Other directories that we will typically see are “root” and “home“. The “root” and “home” directories are home directories for users. The /root is the directory for the root administrative user. Don’t confuse /root with the root of the system (/). Inside of the “home” directory we will have all of the home folders for all of our users. By default users will only have read and write access to their own home directory.
Another folder that we will see is the “boot” directory, which contains everything that is required to boot the operating system. That includes the kernel and boot loader files.
Another folder which is required during the boot is”initrd“. It holds the initial RAM drive image.

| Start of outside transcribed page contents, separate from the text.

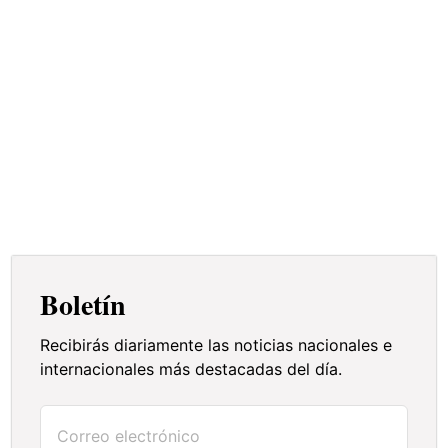
Boletín
Recibirás diariamente las noticias nacionales e
internacionales más destacadas del día.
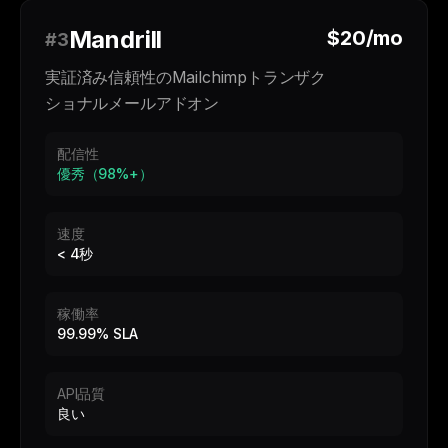
Mandrill
$20/mo
#3
実証済み信頼性のMailchimpトランザク
ショナルメールアドオン
配信性
優秀（98%+）
速度
< 4秒
稼働率
99.99% SLA
API品質
良い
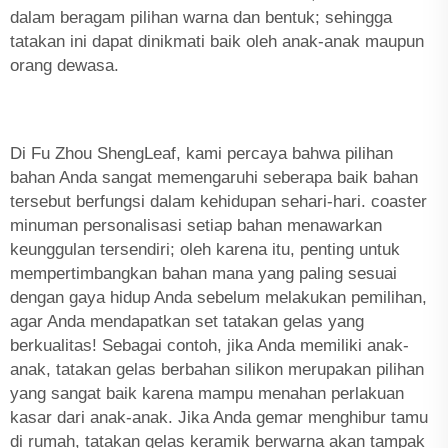
dalam beragam pilihan warna dan bentuk; sehingga
tatakan ini dapat dinikmati baik oleh anak-anak maupun
orang dewasa.
Di Fu Zhou ShengLeaf, kami percaya bahwa pilihan
bahan Anda sangat memengaruhi seberapa baik bahan
tersebut berfungsi dalam kehidupan sehari-hari.
coaster
minuman personalisasi
setiap bahan menawarkan
keunggulan tersendiri; oleh karena itu, penting untuk
mempertimbangkan bahan mana yang paling sesuai
dengan gaya hidup Anda sebelum melakukan pemilihan,
agar Anda mendapatkan set tatakan gelas yang
berkualitas! Sebagai contoh, jika Anda memiliki anak-
anak, tatakan gelas berbahan silikon merupakan pilihan
yang sangat baik karena mampu menahan perlakuan
kasar dari anak-anak. Jika Anda gemar menghibur tamu
di rumah, tatakan gelas keramik berwarna akan tampak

Other directories which we will find are “media” and “mnt“. “media” and “mnt” are intended for removable media, like CD-ROM, DVD-ROM, Floppy, etc. When we insert DVD, the DVD would be mounted inside a “media” folder in a form of a folder. That way we simply navigate to the /media/dvdrom/ and we can access content on the DVD. Originally this was designed to be inside the “mnt” directory, but as of version 2.3 this is changed to “media”. “mnt” is still there and is used to hold mount points to other volumes or other temporary volumes.
Another directory that we have to know about is the “srv” directory. This folder can contain things related to, for example, FTP server or Web server, etc.

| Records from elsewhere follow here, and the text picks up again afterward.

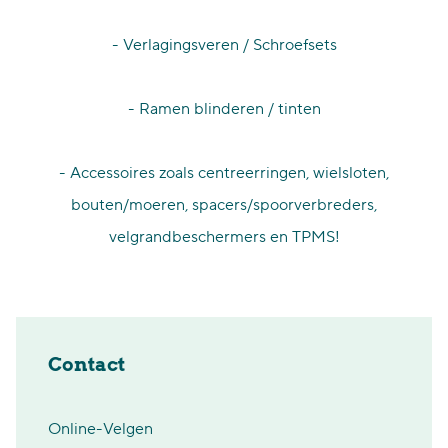
- Verlagingsveren / Schroefsets
- Ramen blinderen / tinten
- Accessoires zoals centreerringen, wielsloten,
bouten/moeren, spacers/spoorverbreders,
velgrandbeschermers en TPMS!
Contact
Online-Velgen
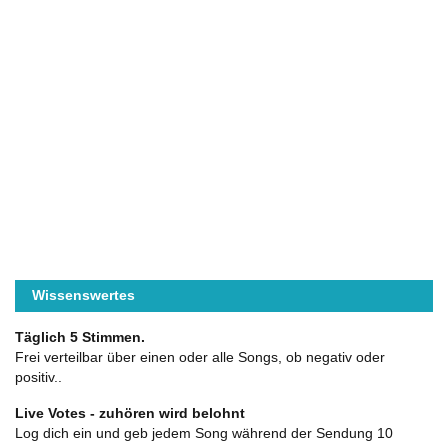
Wissenswertes
Täglich 5 Stimmen.
Frei verteilbar über einen oder alle Songs, ob negativ oder
positiv..
Live Votes - zuhören wird belohnt
Log dich ein und geb jedem Song während der Sendung 10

We also have a “var” folder which was designed for variable data, data that changes a lot. Inside of “var” we will find folders like log, cache, mail, spool, etc. Originally, ftp and www used to be inside of “var” folder.
Another important directory is the “tmp“, which is intended for temporary files. The operating system and applications write temporary files in that folder. Typically it is safe to delete files from that folder it they are not currently used by some application.
Another folder is “etc” which holds configuration files specific to the system.
We should also mention some special directories on our file system. These are different from those that we talked about until now. The first one is the “dev” directory which holds all of device files and special files like block files, character files, etc. We also have two more folders which are more virtual than real. They don’t exist in reality, they are not real files. They are dynamically generated and they report what is going on to the system. Those two folders are “proc” and “sys“. As you know, Linux sees everything as a file. This works in the same way. The “proc” contains real time system state and process state information. This includes information about CPU and memory usage. Because this folder contains real system state, we should be very careful when editing files inside that folder. If we don’t know what we are doing, we shouldn’t edit files inside of that folder.
The “sys” directory was added with kernel 2.6, and it shows more specific system information. “proc” folder contains more process specific information, while “sys” contains specific system information. Both of these folders are virtual, and they don’t actually exist in the real world.
Linux has unified filesystem. It has one root directory, and everything exists inside of it. We can mount volumes to empty directors inside of the unified file system. The file system has certain structure. That structure is determined by FHS or Filesystem Hierarchy Standard. Linux sees everything as a file. File system is case sensitive.